**Set problem 1:** Extract the records from the line holding "genus: Digitaria" through the end of the records, inclusive, and repeat those lines exactly.

Yes. If we copy how net/nfc/nci/uart.c does, the fix would look like:

--------------------
drivers/tty/n_hdlc.c | 22 +++++++++++++++++++++-
1 file changed, 21 insertions(+), 1 deletion(-)

diff --git a/drivers/tty/n_hdlc.c b/drivers/tty/n_hdlc.c
index 7e0884ecc74f..a71fcac60925 100644
--- a/drivers/tty/n_hdlc.c
+++ b/drivers/tty/n_hdlc.c
@@ -140,6 +140,8 @@ struct n_hdlc {
struct n_hdlc_buf_list rx_buf_list;
struct n_hdlc_buf_list tx_free_buf_list;
struct n_hdlc_buf_list rx_free_buf_list;
+ struct work_struct write_work;
+ struct tty_struct *tty_for_write_work;
};

/*
@@ -210,6 +212,8 @@ static void n_hdlc_tty_close(struct tty_struct *tty)
wake_up_interruptible(&tty->read_wait);
wake_up_interruptible(&tty->write_wait);

+ cancel_work_sync(&n_hdlc->write_work);
+
n_hdlc_free_buf_list(&n_hdlc->rx_free_buf_list);
n_hdlc_free_buf_list(&n_hdlc->tx_free_buf_list);
n_hdlc_free_buf_list(&n_hdlc->rx_buf_list);
@@ -334,6 +338,20 @@ static void n_hdlc_send_frames(struct n_hdlc *n_hdlc, struct tty_struct *tty)
goto check_again;
} /* end of n_hdlc_send_frames() */

+/**
+ * n_hdlc_tty_write_work - Asynchronous callback for transmit wakeup
+ * @work: pointer to work_struct
+ *
+ * Called when low level device driver can accept more send data.
+ */
+static void n_hdlc_tty_write_work(struct work_struct *work)
+{
+ struct n_hdlc *n_hdlc = container_of(work, struct n_hdlc, write_work);
+ struct tty_struct *tty = n_hdlc->tty_for_write_work;
+
+ n_hdlc_send_frames(n_hdlc, tty);
+} /* end of n_hdlc_tty_write_work() */
+
/**
* n_hdlc_tty_wakeup - Callback for transmit wakeup
* @tty: pointer to associated tty instance data
@@ -344,7 +362,8 @@ static void n_hdlc_tty_wakeup(struct tty_struct *tty)
{
struct n_hdlc *n_hdlc = tty->disc_data;

- n_hdlc_send_frames(n_hdlc, tty);
+ n_hdlc->tty_for_write_work = tty;
+ schedule_work(&n_hdlc->write_work);
} /* end of n_hdlc_tty_wakeup() */

/**
@@ -706,6 +725,7 @@ static struct n_hdlc *n_hdlc_alloc(void)
if (!n_hdlc)
return NULL;

+ INIT_WORK(&n_hdlc->write_work, n_hdlc_tty_write_work);
spin_lock_init(&n_hdlc->rx_free_buf_list.spinlock);
spin_lock_init(&n_hdlc->tx_free_buf_list.spinlock);
spin_lock_init(&n_hdlc->rx_buf_list.spinlock);
--------------------

>
> I hope that I'm not missing something. If the above summary is correct,
> please forgive a newbie for the following questions...
>
> Commit f9e053dcfc02 ("tty: Serialize tty flow control changes with flow_lock")
> has introduced spinlocks to serialize flow control changes and avoid the
> concurrent executions of __start_tty() and __stop_tty().
>
> This is an excerpt from the above-mentioned commit:
>
> ->
> Introduce tty->flow_lock spinlock to serialize tty flow control changes.

**Data for this task:**
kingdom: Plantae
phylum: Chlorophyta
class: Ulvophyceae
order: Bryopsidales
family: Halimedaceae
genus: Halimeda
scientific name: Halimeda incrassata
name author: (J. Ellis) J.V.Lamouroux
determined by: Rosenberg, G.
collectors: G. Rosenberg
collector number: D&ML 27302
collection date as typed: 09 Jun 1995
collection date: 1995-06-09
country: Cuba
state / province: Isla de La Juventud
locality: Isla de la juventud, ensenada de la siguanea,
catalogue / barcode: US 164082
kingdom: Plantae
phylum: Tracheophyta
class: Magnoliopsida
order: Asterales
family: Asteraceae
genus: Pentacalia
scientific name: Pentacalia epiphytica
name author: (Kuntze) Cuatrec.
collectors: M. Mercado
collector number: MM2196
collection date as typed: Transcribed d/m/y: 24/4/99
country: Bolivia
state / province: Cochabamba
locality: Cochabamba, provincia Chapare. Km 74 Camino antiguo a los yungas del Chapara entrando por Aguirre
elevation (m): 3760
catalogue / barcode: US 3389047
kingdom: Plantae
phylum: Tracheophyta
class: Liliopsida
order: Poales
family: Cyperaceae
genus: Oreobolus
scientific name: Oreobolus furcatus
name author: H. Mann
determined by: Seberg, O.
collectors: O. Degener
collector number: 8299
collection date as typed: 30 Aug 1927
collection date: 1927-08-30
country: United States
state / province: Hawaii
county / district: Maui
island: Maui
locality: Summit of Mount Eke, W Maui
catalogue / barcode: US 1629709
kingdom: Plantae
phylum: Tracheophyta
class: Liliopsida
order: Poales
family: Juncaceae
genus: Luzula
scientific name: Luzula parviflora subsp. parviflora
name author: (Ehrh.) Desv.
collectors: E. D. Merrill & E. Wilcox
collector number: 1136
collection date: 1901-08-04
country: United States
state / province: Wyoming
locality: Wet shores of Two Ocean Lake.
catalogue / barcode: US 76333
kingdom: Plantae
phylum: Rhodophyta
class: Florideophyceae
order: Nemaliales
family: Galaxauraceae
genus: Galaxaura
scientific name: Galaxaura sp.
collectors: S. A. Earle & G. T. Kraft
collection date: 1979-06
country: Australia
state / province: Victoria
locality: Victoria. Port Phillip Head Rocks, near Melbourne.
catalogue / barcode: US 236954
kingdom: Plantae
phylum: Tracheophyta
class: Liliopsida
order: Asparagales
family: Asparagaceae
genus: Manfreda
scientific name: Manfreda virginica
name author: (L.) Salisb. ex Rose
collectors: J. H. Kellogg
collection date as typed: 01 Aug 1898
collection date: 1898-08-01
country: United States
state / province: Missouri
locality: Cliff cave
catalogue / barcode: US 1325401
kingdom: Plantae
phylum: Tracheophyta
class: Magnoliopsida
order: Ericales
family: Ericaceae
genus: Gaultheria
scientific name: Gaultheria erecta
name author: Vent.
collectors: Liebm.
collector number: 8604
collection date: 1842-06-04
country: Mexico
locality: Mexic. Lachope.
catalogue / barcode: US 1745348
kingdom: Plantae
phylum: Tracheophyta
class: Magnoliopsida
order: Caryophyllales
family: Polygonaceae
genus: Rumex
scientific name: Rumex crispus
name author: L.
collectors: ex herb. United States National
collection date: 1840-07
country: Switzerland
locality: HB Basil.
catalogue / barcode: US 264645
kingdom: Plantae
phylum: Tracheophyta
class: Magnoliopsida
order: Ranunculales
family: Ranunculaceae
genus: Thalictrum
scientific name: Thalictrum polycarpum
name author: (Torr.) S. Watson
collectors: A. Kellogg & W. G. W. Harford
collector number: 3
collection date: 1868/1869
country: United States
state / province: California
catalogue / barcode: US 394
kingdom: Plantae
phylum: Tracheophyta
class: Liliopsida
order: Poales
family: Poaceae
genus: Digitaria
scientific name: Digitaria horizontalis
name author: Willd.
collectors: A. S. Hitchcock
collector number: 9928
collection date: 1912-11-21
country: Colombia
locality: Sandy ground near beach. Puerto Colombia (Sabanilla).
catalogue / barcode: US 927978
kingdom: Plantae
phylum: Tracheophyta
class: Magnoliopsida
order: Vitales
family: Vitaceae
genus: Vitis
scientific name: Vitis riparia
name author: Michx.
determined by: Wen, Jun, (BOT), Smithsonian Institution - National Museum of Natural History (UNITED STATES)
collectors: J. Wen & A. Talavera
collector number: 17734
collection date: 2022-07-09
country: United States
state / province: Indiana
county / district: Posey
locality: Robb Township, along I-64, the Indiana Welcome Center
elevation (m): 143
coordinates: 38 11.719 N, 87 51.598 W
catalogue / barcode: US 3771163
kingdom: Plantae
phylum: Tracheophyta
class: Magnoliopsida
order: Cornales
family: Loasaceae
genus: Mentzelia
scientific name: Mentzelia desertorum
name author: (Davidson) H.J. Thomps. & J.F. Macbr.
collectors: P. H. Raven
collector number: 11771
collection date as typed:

**Set problem 2:** Please continue the discussion of the n_hdlc transmit-wakeup fix from the point where it stops.

**Exercise answer 1:**
genus: Digitaria
scientific name: Digitaria horizontalis
name author: Willd.
collectors: A. S. Hitchcock
collector number: 9928
collection date: 1912-11-21
country: Colombia
locality: Sandy ground near beach. Puerto Colombia (Sabanilla).
catalogue / barcode: US 927978
kingdom: Plantae
phylum: Tracheophyta
class: Magnoliopsida
order: Vitales
family: Vitaceae
genus: Vitis
scientific name: Vitis riparia
name author: Michx.
determined by: Wen, Jun, (BOT), Smithsonian Institution - National Museum of Natural History (UNITED STATES)
collectors: J. Wen & A. Talavera
collector number: 17734
collection date: 2022-07-09
country: United States
state / province: Indiana
county / district: Posey
locality: Robb Township, along I-64, the Indiana Welcome Center
elevation (m): 143
coordinates: 38 11.719 N, 87 51.598 W
catalogue / barcode: US 3771163
kingdom: Plantae
phylum: Tracheophyta
class: Magnoliopsida
order: Cornales
family: Loasaceae
genus: Mentzelia
scientific name: Mentzelia desertorum
name author: (Davidson) H.J. Thomps. & J.F. Macbr.
collectors: P. H. Raven
collector number: 11771
collection date as typed:

**Exercise answer 2:**
> Split out unlocked __start_tty()/__stop_tty() flavors for use by
> ioctl(TCXONC) in follow-on patch.
> <-
>
> This is the reason why we are dealing with this bug. Currently we have __start_tty()
> called with an acquired spinlock and IRQs disabled and the calls chain leads to
> console_lock() while in atomic context.

If we hit a race window described in that commit

CPU 0 | CPU 1
stop_tty() |
lock ctrl_lock |
tty->stopped = 1 |
unlock ctrl_lock |
| start_tty()
| lock ctrl_lock
| tty->stopped = 0
| unlock ctrl_lock
| driver->start()
driver->stop() |

In this case, the flow control state now indicates the tty has
been started, but the actual hardware state has actually been stopped.

, the tty->stopped flag remains 0 despite driver->stop() is called after
driver->start() finished. tty->stopped (the flow control state) says "not stopped"
but the actual hardware state is "stopped".

>
> In summation, my questions are...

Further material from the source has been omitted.